Não há exatamente um problema com a abordagem do filme, visto que explorar o ângulo dos pais das infelizes vítimas deste tipo de tragédia é relevante e pontual. Mas o amadorismo do roteiro e da direção criam uma simplificação perigosa de uma brutalidade que ocorre quase semanalmente nos Estados Unidos.
Em A Hora do Desespero, não há nada sobre o processo de radicalização que leva jovens a cometerem tais atrocidades, e mesmo o massacre em si é altamente reduzido – um ataque que mal deixa vítimas soa insensivelmente esperançoso quando, na vida real, 19 crianças se tornam vítimas em questão de minutos. Já no mundo do filme, tudo se torna um problema que pode ser resolvido com conversa honesta e muita empatia.
A ideia da “resolução através do diálogo” é especialmente decepcionante visto que um dos poucos acertos do filme é justamente transmitir uma sensação de impotência.

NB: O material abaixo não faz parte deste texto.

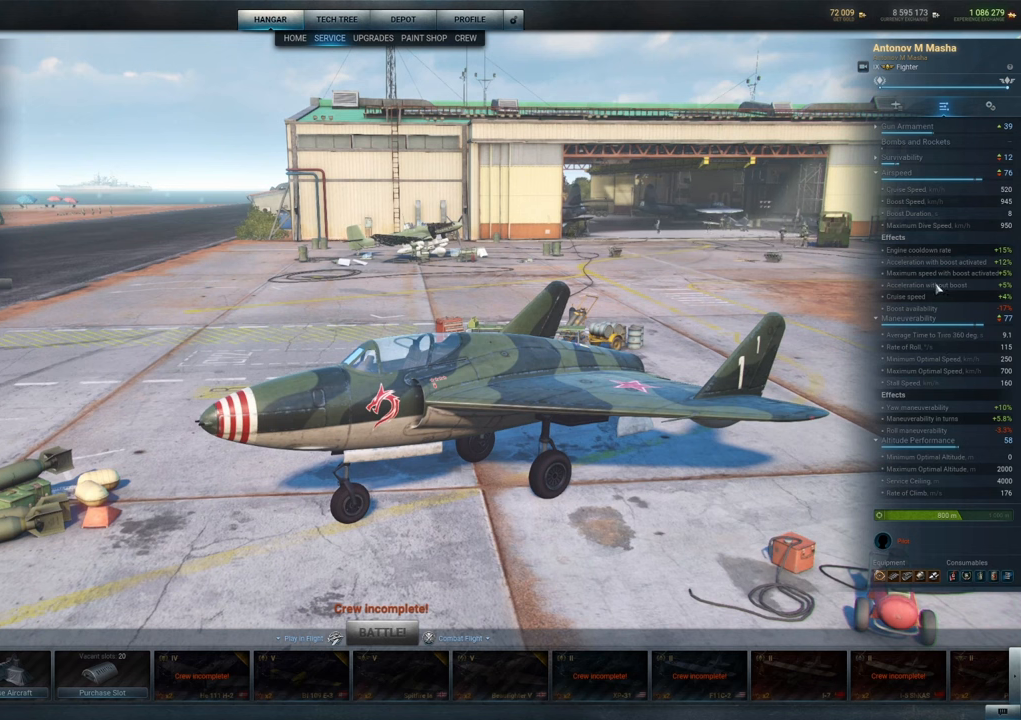
{"keys": [], "mouse": [], "mouse_move": "down-right", "events": []}
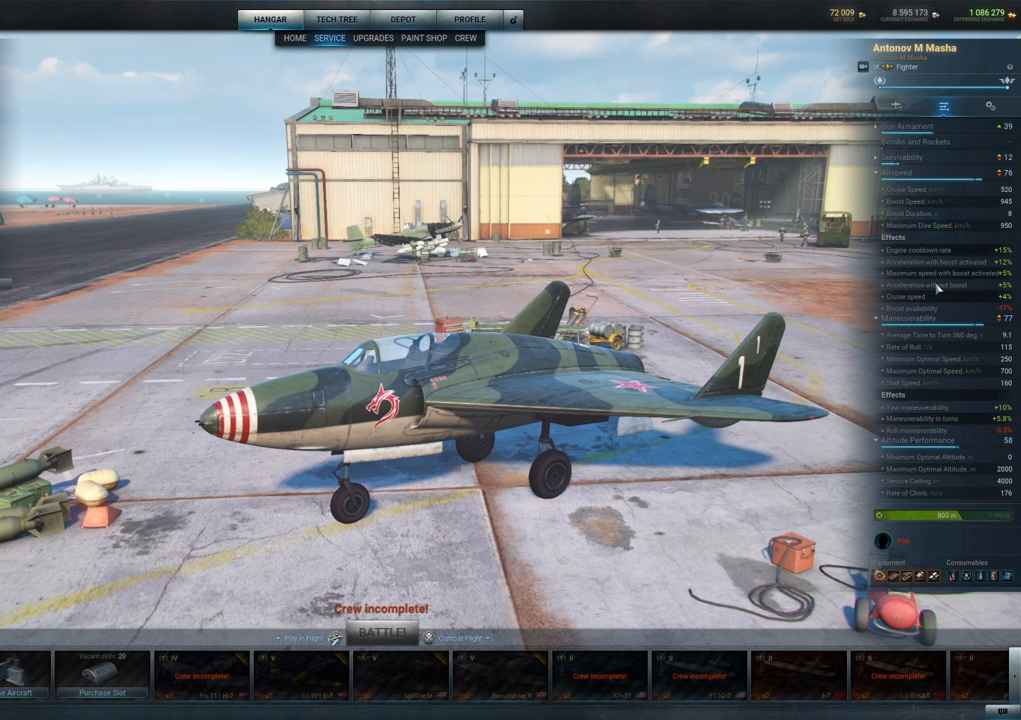
{"keys": [], "mouse": [], "mouse_move": "down-right", "events": []}
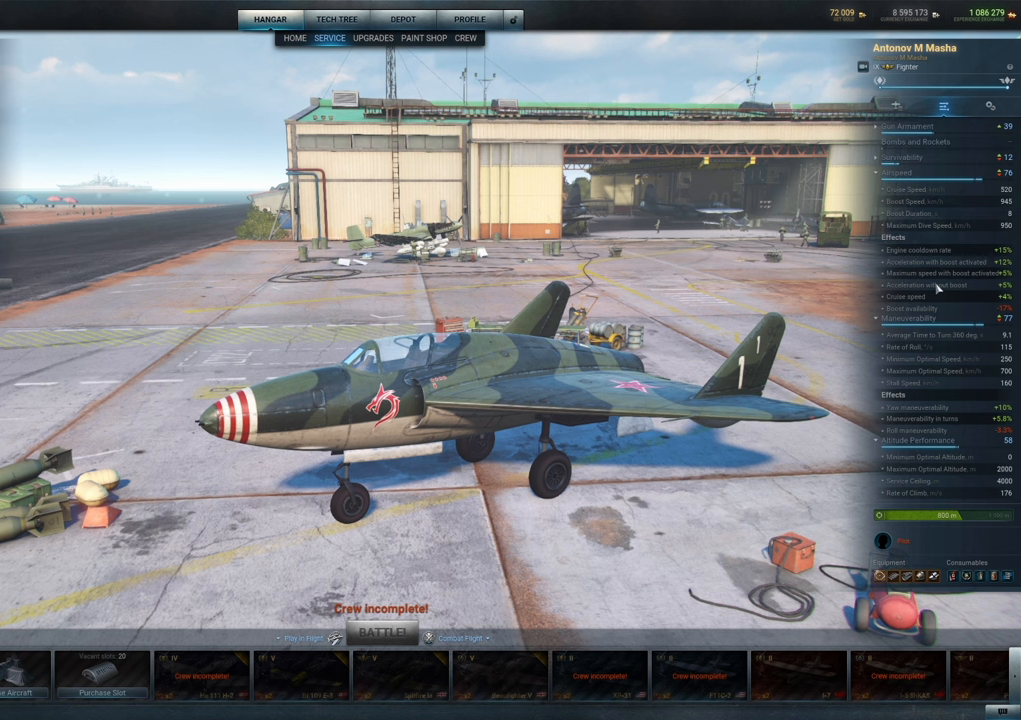
{"keys": [], "mouse": [], "mouse_move": "down-right", "events": []}
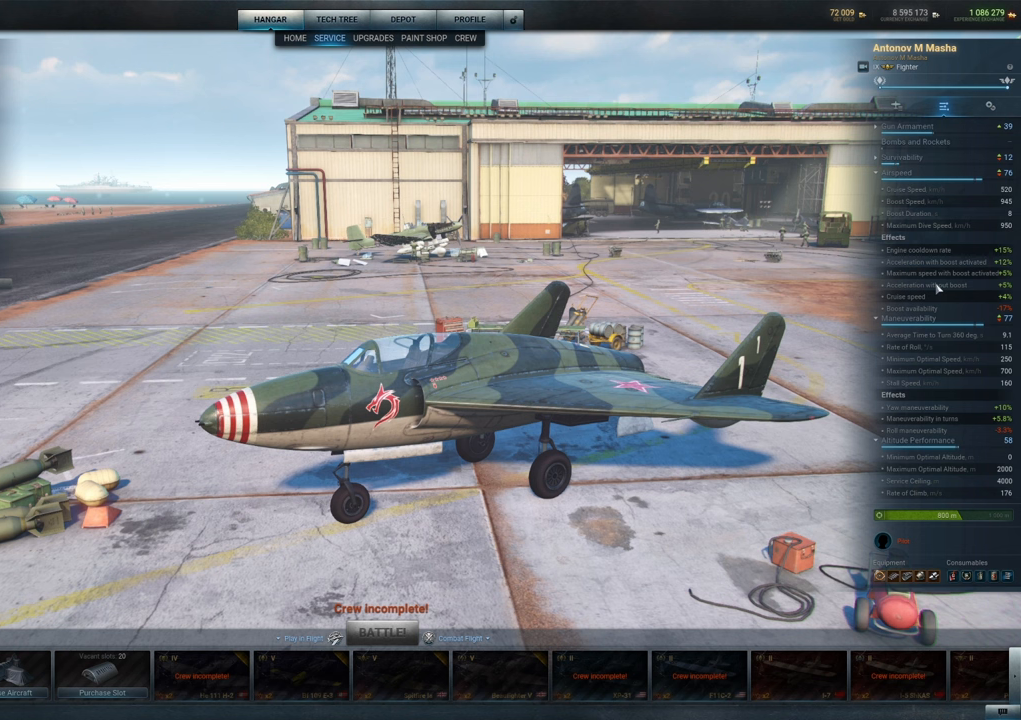
{"keys": [], "mouse": [], "mouse_move": "down-right", "events": []}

Como produção no auge da pandemia, tudo foi rodado isolado no meio do mato, portanto a ação acontece à distância. A única forma de contato de Amy com o pesadelo que vive seu filho é a pequena tela de um celular.
Ironicamente, por mais que seja um filme dramático sobre tiroteios em massa, o aspecto mais poderoso da obra é a forma como retrata essa ansiedade digital. Nos anos de isolamento social, a internet se tornou a única forma de se manter em contato com os demais, mas o cotidiano pelo celular pode tanto facilitar quanto torturar.
O longa acerta nessa dualidade, seja quando Amy é incomodada por inúmeras tarefas pendentes durante sua corrida pela floresta, ou então quando é tomada pelo horror da tragédia em vídeos, fotos e depoimentos dos sobreviventes. Essa abordagem dificilmente parece intencional, e também não é nada profunda, mas representa bem como a maioria de nós lida com essas situações de violência extrema que acontecem regularmente: sem poder ajudar em nada, mas incapaz de desviar a sua atenção do ocorrido.
A Hora do Desespero tem intenções nobres, e acredita que uma mensagem de paz e empatia seja o suficiente para distrair de sua execução precária. Infelizmente, seus defeitos gritam mais alto do que suas qualidades, e por mais que o filme consiga entreter por um tempo, rapidamente se torna arrastado pela falta de inventividade da direção e pelo sentimentalismo barato que exala.